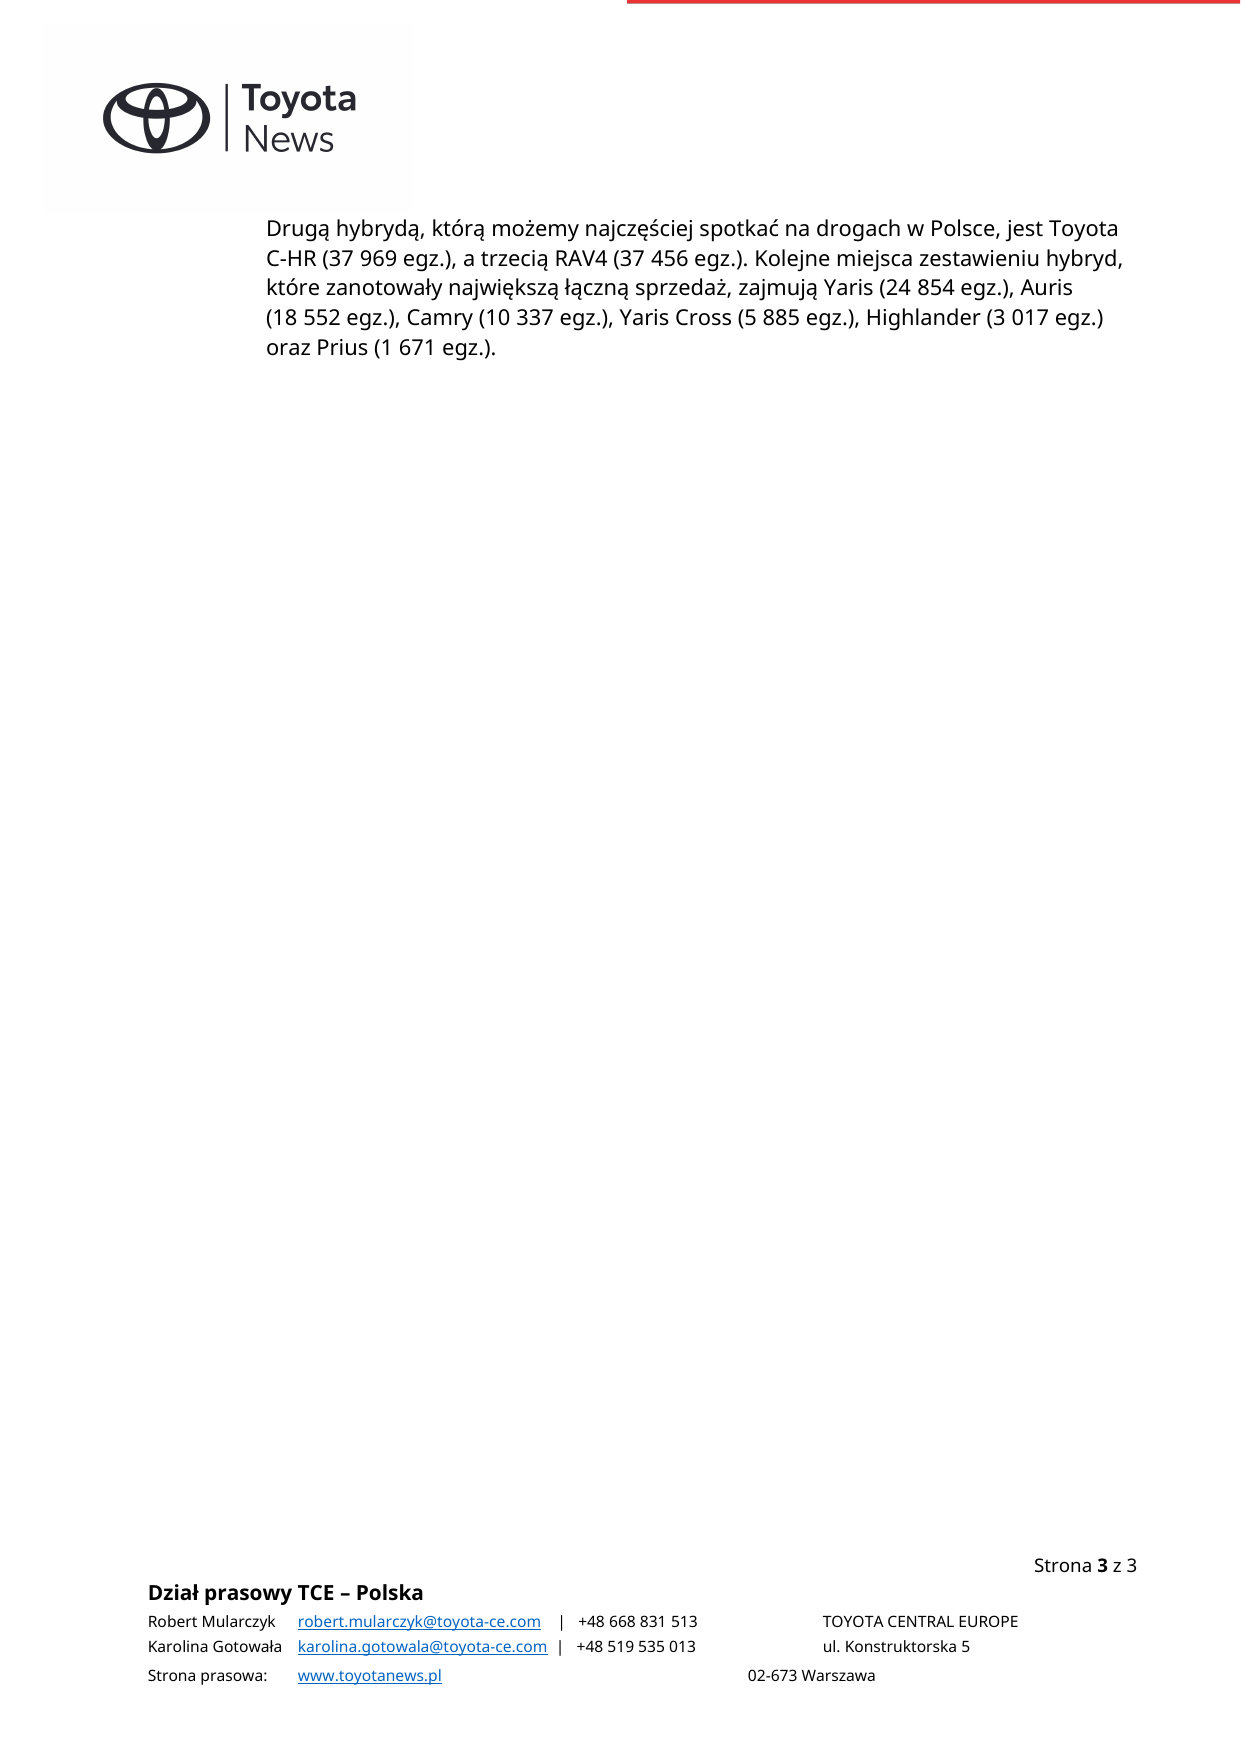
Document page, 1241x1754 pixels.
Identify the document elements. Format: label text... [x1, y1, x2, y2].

picture [44, 23, 413, 213]
text Drugą hybrydą, którą możemy najczęściej spotkać na drogach w Polsce, jest Toyota C-HR (37 969 egz.), a trzecią RAV4 (37 456 egz.). Kolejne miejsca zestawieniu hybryd, które zanotowały największą łączną sprzedaż, zajmują Yaris (24 854 egz.), Auris (18 552 egz.), Camry (10 337 egz.), Yaris Cross (5 885 egz.), Highlander (3 017 egz.) oraz Prius (1 671 egz.). [266, 213, 1137, 362]
picture [626, 0, 1241, 4]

▶ What is being asked: Please restate the material word for word; the pictures stay out.

▶ Task result:
Document page, 1241x1754 pixels.
Identify the document elements. Format: label text... [x1, y1, x2, y2].

picture [44, 23, 413, 213]
text Drugą hybrydą, którą możemy najczęściej spotkać na drogach w Polsce, jest Toyota C-HR (37 969 egz.), a trzecią RAV4 (37 456 egz.). Kolejne miejsca zestawieniu hybryd, które zanotowały największą łączną sprzedaż, zajmują Yaris (24 854 egz.), Auris (18 552 egz.), Camry (10 337 egz.), Yaris Cross (5 885 egz.), Highlander (3 017 egz.) oraz Prius (1 671 egz.). [266, 213, 1137, 362]
picture [626, 0, 1241, 4]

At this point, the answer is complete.